## DATA IN THIS EXERCISE

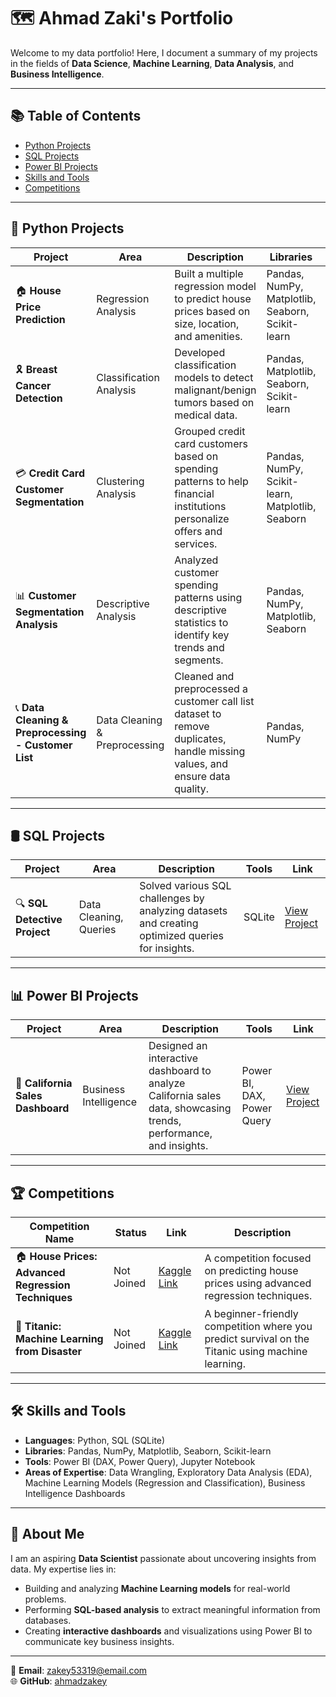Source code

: # 🗺 Ahmad Zaki's Portfolio  
Welcome to my data portfolio! Here, I document a summary of my projects in the fields of **Data Science**, **Machine Learning**, **Data Analysis**, and **Business Intelligence**.

---

## 📚 Table of Contents  
- [Python Projects](#python-projects)  
- [SQL Projects](#sql-projects)  
- [Power BI Projects](#power-bi-projects)  
- [Skills and Tools](#skills-and-tools)  
- [Competitions](#competitions)  

---

## 🐍 Python Projects  

| Project                           | Area                     | Description                                                                                              | Libraries                                  | Link                                                                                   |
|-----------------------------------|--------------------------|----------------------------------------------------------------------------------------------------------|-------------------------------------------|----------------------------------------------------------------------------------------|
| 🏠 **House Price Prediction**     | Regression Analysis      | Built a multiple regression model to predict house prices based on size, location, and amenities.       | Pandas, NumPy, Matplotlib, Seaborn, Scikit-learn | [View Project](https://github.com/ahmadzakey/House-price-prediction-Multiple-Regression-) |
| 🎗️ **Breast Cancer Detection**   | Classification Analysis  | Developed classification models to detect malignant/benign tumors based on medical data.                | Pandas, Matplotlib, Seaborn, Scikit-learn | [View Project](https://github.com/ahmadzakey/Breast-cancer-detection-Classification-analysisis) |
| 💳 **Credit Card Customer Segmentation** | Clustering Analysis | Grouped credit card customers based on spending patterns to help financial institutions personalize offers and services. | Pandas, NumPy, Scikit-learn, Matplotlib, Seaborn | [View Project](https://github.com/ahmadzakey/Customer-Spending-Pattern-Clustering) **_(Ongoing)_** |
| 📊 **Customer Segmentation Analysis** | Descriptive Analysis     | Analyzed customer spending patterns using descriptive statistics to identify key trends and segments.   | Pandas, NumPy, Matplotlib, Seaborn       | [View Project](https://github.com/ahmadzakey/Customer-Segmentation-Analysis-Descriptive-Analysis-Spending-Patterns-) |
| 📞 **Data Cleaning & Preprocessing - Customer List** | Data Cleaning & Preprocessing | Cleaned and preprocessed a customer call list dataset to remove duplicates, handle missing values, and ensure data quality. | Pandas, NumPy | [View Project](https://github.com/ahmadzakey/Data-Cleaning-Preprocessing-Customer-list-) |

---

## 🛢️ SQL Projects  

| Project                           | Area                     | Description                                                                                              | Tools                                      | Link                                                                                   |
|-----------------------------------|--------------------------|----------------------------------------------------------------------------------------------------------|-------------------------------------------|----------------------------------------------------------------------------------------|
| 🔍 **SQL Detective Project**      | Data Cleaning, Queries   | Solved various SQL challenges by analyzing datasets and creating optimized queries for insights.         | SQLite                                    | [View Project](https://github.com/ahmadzakey/SQL-detective-project) |

---

## 📊 Power BI Projects  

| Project                           | Area                     | Description                                                                                              | Tools                                      | Link                                                                                   |
|-----------------------------------|--------------------------|----------------------------------------------------------------------------------------------------------|-------------------------------------------|----------------------------------------------------------------------------------------|
| 🏢 **California Sales Dashboard** | Business Intelligence    | Designed an interactive dashboard to analyze California sales data, showcasing trends, performance, and insights. | Power BI, DAX, Power Query                | [View Project](https://github.com/ahmadzakey/Power-bi-California-Sales-) |

---

## 🏆 Competitions  

| Competition Name                                         | Status      | Link                                                                                             | Description                                                                                               |
|----------------------------------------------------------|-------------|--------------------------------------------------------------------------------------------------|-----------------------------------------------------------------------------------------------------------|
| 🏠 **House Prices: Advanced Regression Techniques**      | Not Joined  | [Kaggle Link](https://www.kaggle.com/competitions/house-prices-advanced-regression-techniques)   | A competition focused on predicting house prices using advanced regression techniques.                   |
| 🚢 **Titanic: Machine Learning from Disaster**           | Not Joined  | [Kaggle Link](https://www.kaggle.com/competitions/titanic)                                        | A beginner-friendly competition where you predict survival on the Titanic using machine learning.          |

---

## 🛠️ Skills and Tools  
- **Languages**: Python, SQL (SQLite)  
- **Libraries**: Pandas, NumPy, Matplotlib, Seaborn, Scikit-learn  
- **Tools**: Power BI (DAX, Power Query), Jupyter Notebook  
- **Areas of Expertise**: Data Wrangling, Exploratory Data Analysis (EDA), Machine Learning Models (Regression and Classification), Business Intelligence Dashboards  

---

## 🌟 About Me  
I am an aspiring **Data Scientist** passionate about uncovering insights from data. My expertise lies in:  
- Building and analyzing **Machine Learning models** for real-world problems.  
- Performing **SQL-based analysis** to extract meaningful information from databases.  
- Creating **interactive dashboards** and visualizations using Power BI to communicate key business insights.  

---

📧 **Email**: [zakey53319@email.com](mailto:zakey53319@email.com)  
🌐 **GitHub**: [ahmadzakey](https://github.com/ahmadzakey)  
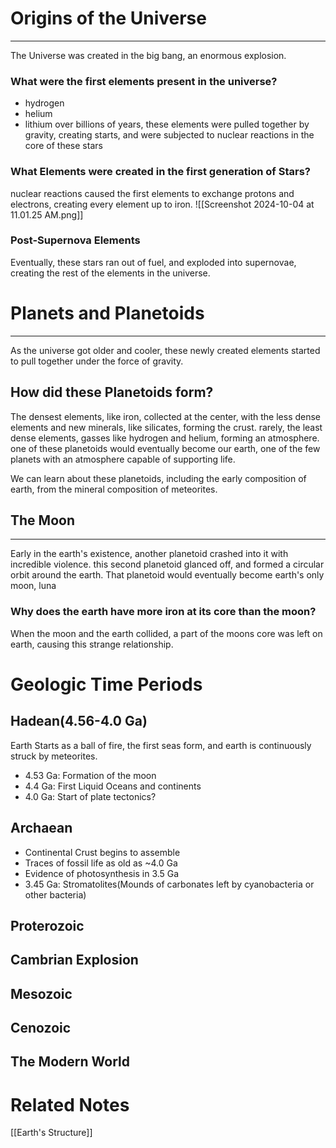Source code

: # Origins of the Universe
---
The Universe was created in the big bang, an enormous explosion. 
### What were the first elements present in the universe?
- hydrogen
- helium
- lithium
over billions of years, these elements were pulled together by gravity, creating starts, and were subjected to nuclear reactions in the core of these stars

### What Elements were created in the first generation of Stars?
nuclear reactions caused the first elements to exchange protons and electrons, creating every element up to iron.
![[Screenshot 2024-10-04 at 11.01.25 AM.png]]

### Post-Supernova Elements
Eventually, these stars ran out of fuel, and exploded into supernovae, creating the rest of the elements in the universe. 

# Planets and Planetoids
---
As the universe got older and cooler, these newly created elements started to pull together under the force of gravity. 

## How did these Planetoids form?
The densest elements, like iron, collected at the center, with the less dense elements and new minerals, like silicates, forming the crust. rarely, the least dense elements, gasses like hydrogen and helium, forming an atmosphere. one of these planetoids would eventually become our earth, one of the few planets with an atmosphere capable of supporting life.

We can learn about these planetoids, including the early composition of earth, from the mineral composition of meteorites. 


## The Moon
---
Early in the earth's existence, another planetoid crashed into it with incredible violence. this second planetoid glanced off, and formed a circular orbit around the earth. That planetoid would eventually become earth's only moon, luna

### Why does the earth have more iron at its core than the moon?
When the moon and the earth collided, a part of the moons core was left on earth, causing this strange relationship.


# Geologic Time Periods

## Hadean(4.56-4.0 Ga)
Earth Starts as a ball of fire, the first seas form, and earth is continuously struck by meteorites. 
- 4.53 Ga: Formation of the moon
- 4.4 Ga: First Liquid Oceans and continents
- 4.0 Ga: Start of plate tectonics?
## Archaean
- Continental Crust begins to assemble
- Traces of fossil life as old as ~4.0 Ga
- Evidence of photosynthesis in 3.5 Ga
- 3.45 Ga: Stromatolites(Mounds of carbonates left by cyanobacteria or other bacteria)
## Proterozoic

## Cambrian Explosion

## Mesozoic

## Cenozoic

## The Modern World




# Related Notes
[[Earth's Structure]]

## AIM OF THE EXERCISE
Extract the full listing above verbatim; pictures are to be left out of the copy.

## EXERCISE RESPONSE
Source code

: # 🗺 Ahmad Zaki's Portfolio  
Welcome to my data portfolio! Here, I document a summary of my projects in the fields of **Data Science**, **Machine Learning**, **Data Analysis**, and **Business Intelligence**.

---

## 📚 Table of Contents  
- [Python Projects](#python-projects)  
- [SQL Projects](#sql-projects)  
- [Power BI Projects](#power-bi-projects)  
- [Skills and Tools](#skills-and-tools)  
- [Competitions](#competitions)  

---

## 🐍 Python Projects  

| Project                           | Area                     | Description                                                                                              | Libraries                                  | Link                                                                                   |
|-----------------------------------|--------------------------|----------------------------------------------------------------------------------------------------------|-------------------------------------------|----------------------------------------------------------------------------------------|
| 🏠 **House Price Prediction**     | Regression Analysis      | Built a multiple regression model to predict house prices based on size, location, and amenities.       | Pandas, NumPy, Matplotlib, Seaborn, Scikit-learn | [View Project](https://github.com/ahmadzakey/House-price-prediction-Multiple-Regression-) |
| 🎗️ **Breast Cancer Detection**   | Classification Analysis  | Developed classification models to detect malignant/benign tumors based on medical data.                | Pandas, Matplotlib, Seaborn, Scikit-learn | [View Project](https://github.com/ahmadzakey/Breast-cancer-detection-Classification-analysisis) |
| 💳 **Credit Card Customer Segmentation** | Clustering Analysis | Grouped credit card customers based on spending patterns to help financial institutions personalize offers and services. | Pandas, NumPy, Scikit-learn, Matplotlib, Seaborn | [View Project](https://github.com/ahmadzakey/Customer-Spending-Pattern-Clustering) **_(Ongoing)_** |
| 📊 **Customer Segmentation Analysis** | Descriptive Analysis     | Analyzed customer spending patterns using descriptive statistics to identify key trends and segments.   | Pandas, NumPy, Matplotlib, Seaborn       | [View Project](https://github.com/ahmadzakey/Customer-Segmentation-Analysis-Descriptive-Analysis-Spending-Patterns-) |
| 📞 **Data Cleaning & Preprocessing - Customer List** | Data Cleaning & Preprocessing | Cleaned and preprocessed a customer call list dataset to remove duplicates, handle missing values, and ensure data quality. | Pandas, NumPy | [View Project](https://github.com/ahmadzakey/Data-Cleaning-Preprocessing-Customer-list-) |

---

## 🛢️ SQL Projects  

| Project                           | Area                     | Description                                                                                              | Tools                                      | Link                                                                                   |
|-----------------------------------|--------------------------|----------------------------------------------------------------------------------------------------------|-------------------------------------------|----------------------------------------------------------------------------------------|
| 🔍 **SQL Detective Project**      | Data Cleaning, Queries   | Solved various SQL challenges by analyzing datasets and creating optimized queries for insights.         | SQLite                                    | [View Project](https://github.com/ahmadzakey/SQL-detective-project) |

---

## 📊 Power BI Projects  

| Project                           | Area                     | Description                                                                                              | Tools                                      | Link                                                                                   |
|-----------------------------------|--------------------------|----------------------------------------------------------------------------------------------------------|-------------------------------------------|----------------------------------------------------------------------------------------|
| 🏢 **California Sales Dashboard** | Business Intelligence    | Designed an interactive dashboard to analyze California sales data, showcasing trends, performance, and insights. | Power BI, DAX, Power Query                | [View Project](https://github.com/ahmadzakey/Power-bi-California-Sales-) |

---

## 🏆 Competitions  

| Competition Name                                         | Status      | Link                                                                                             | Description                                                                                               |
|----------------------------------------------------------|-------------|--------------------------------------------------------------------------------------------------|-----------------------------------------------------------------------------------------------------------|
| 🏠 **House Prices: Advanced Regression Techniques**      | Not Joined  | [Kaggle Link](https://www.kaggle.com/competitions/house-prices-advanced-regression-techniques)   | A competition focused on predicting house prices using advanced regression techniques.                   |
| 🚢 **Titanic: Machine Learning from Disaster**           | Not Joined  | [Kaggle Link](https://www.kaggle.com/competitions/titanic)                                        | A beginner-friendly competition where you predict survival on the Titanic using machine learning.          |

---

## 🛠️ Skills and Tools  
- **Languages**: Python, SQL (SQLite)  
- **Libraries**: Pandas, NumPy, Matplotlib, Seaborn, Scikit-learn  
- **Tools**: Power BI (DAX, Power Query), Jupyter Notebook  
- **Areas of Expertise**: Data Wrangling, Exploratory Data Analysis (EDA), Machine Learning Models (Regression and Classification), Business Intelligence Dashboards  

---

## 🌟 About Me  
I am an aspiring **Data Scientist** passionate about uncovering insights from data. My expertise lies in:  
- Building and analyzing **Machine Learning models** for real-world problems.  
- Performing **SQL-based analysis** to extract meaningful information from databases.  
- Creating **interactive dashboards** and visualizations using Power BI to communicate key business insights.  

---

📧 **Email**: [zakey53319@email.com](mailto:zakey53319@email.com)  
🌐 **GitHub**: [ahmadzakey](https://github.com/ahmadzakey)  
Source code

: # Origins of the Universe
---
The Universe was created in the big bang, an enormous explosion. 
### What were the first elements present in the universe?
- hydrogen
- helium
- lithium
over billions of years, these elements were pulled together by gravity, creating starts, and were subjected to nuclear reactions in the core of these stars

### What Elements were created in the first generation of Stars?
nuclear reactions caused the first elements to exchange protons and electrons, creating every element up to iron.
![[Screenshot 2024-10-04 at 11.01.25 AM.png]]

### Post-Supernova Elements
Eventually, these stars ran out of fuel, and exploded into supernovae, creating the rest of the elements in the universe. 

# Planets and Planetoids
---
As the universe got older and cooler, these newly created elements started to pull together under the force of gravity. 

## How did these Planetoids form?
The densest elements, like iron, collected at the center, with the less dense elements and new minerals, like silicates, forming the crust. rarely, the least dense elements, gasses like hydrogen and helium, forming an atmosphere. one of these planetoids would eventually become our earth, one of the few planets with an atmosphere capable of supporting life.

We can learn about these planetoids, including the early composition of earth, from the mineral composition of meteorites. 


## The Moon
---
Early in the earth's existence, another planetoid crashed into it with incredible violence. this second planetoid glanced off, and formed a circular orbit around the earth. That planetoid would eventually become earth's only moon, luna

### Why does the earth have more iron at its core than the moon?
When the moon and the earth collided, a part of the moons core was left on earth, causing this strange relationship.


# Geologic Time Periods

## Hadean(4.56-4.0 Ga)
Earth Starts as a ball of fire, the first seas form, and earth is continuously struck by meteorites. 
- 4.53 Ga: Formation of the moon
- 4.4 Ga: First Liquid Oceans and continents
- 4.0 Ga: Start of plate tectonics?
## Archaean
- Continental Crust begins to assemble
- Traces of fossil life as old as ~4.0 Ga
- Evidence of photosynthesis in 3.5 Ga
- 3.45 Ga: Stromatolites(Mounds of carbonates left by cyanobacteria or other bacteria)
## Proterozoic

## Cambrian Explosion

## Mesozoic

## Cenozoic

## The Modern World




# Related Notes
[[Earth's Structure]]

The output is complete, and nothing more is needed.